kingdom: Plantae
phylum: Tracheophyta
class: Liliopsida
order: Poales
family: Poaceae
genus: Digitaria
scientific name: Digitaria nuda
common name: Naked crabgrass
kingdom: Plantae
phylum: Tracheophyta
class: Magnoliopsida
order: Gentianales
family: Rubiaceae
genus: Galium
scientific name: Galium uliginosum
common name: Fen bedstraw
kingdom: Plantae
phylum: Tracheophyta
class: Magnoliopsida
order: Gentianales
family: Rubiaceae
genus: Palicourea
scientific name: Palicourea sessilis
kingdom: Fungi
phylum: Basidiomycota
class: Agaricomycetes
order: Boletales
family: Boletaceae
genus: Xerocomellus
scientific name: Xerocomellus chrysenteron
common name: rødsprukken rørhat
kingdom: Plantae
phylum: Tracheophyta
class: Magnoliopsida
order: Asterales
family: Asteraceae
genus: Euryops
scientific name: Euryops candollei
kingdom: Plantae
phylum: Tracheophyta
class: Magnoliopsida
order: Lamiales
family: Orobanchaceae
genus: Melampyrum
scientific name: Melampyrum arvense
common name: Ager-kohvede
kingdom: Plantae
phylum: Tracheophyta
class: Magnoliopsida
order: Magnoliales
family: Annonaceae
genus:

> **Given request**
Copy every line of the records above with no change to any word, letter, or punctuation mark.

> **Written solution**
kingdom: Plantae
phylum: Tracheophyta
class: Liliopsida
order: Poales
family: Poaceae
genus: Digitaria
scientific name: Digitaria nuda
common name: Naked crabgrass
kingdom: Plantae
phylum: Tracheophyta
class: Magnoliopsida
order: Gentianales
family: Rubiaceae
genus: Galium
scientific name: Galium uliginosum
common name: Fen bedstraw
kingdom: Plantae
phylum: Tracheophyta
class: Magnoliopsida
order: Gentianales
family: Rubiaceae
genus: Palicourea
scientific name: Palicourea sessilis
kingdom: Fungi
phylum: Basidiomycota
class: Agaricomycetes
order: Boletales
family: Boletaceae
genus: Xerocomellus
scientific name: Xerocomellus chrysenteron
common name: rødsprukken rørhat
kingdom: Plantae
phylum: Tracheophyta
class: Magnoliopsida
order: Asterales
family: Asteraceae
genus: Euryops
scientific name: Euryops candollei
kingdom: Plantae
phylum: Tracheophyta
class: Magnoliopsida
order: Lamiales
family: Orobanchaceae
genus: Melampyrum
scientific name: Melampyrum arvense
common name: Ager-kohvede
kingdom: Plantae
phylum: Tracheophyta
class: Magnoliopsida
order: Magnoliales
family: Annonaceae
genus:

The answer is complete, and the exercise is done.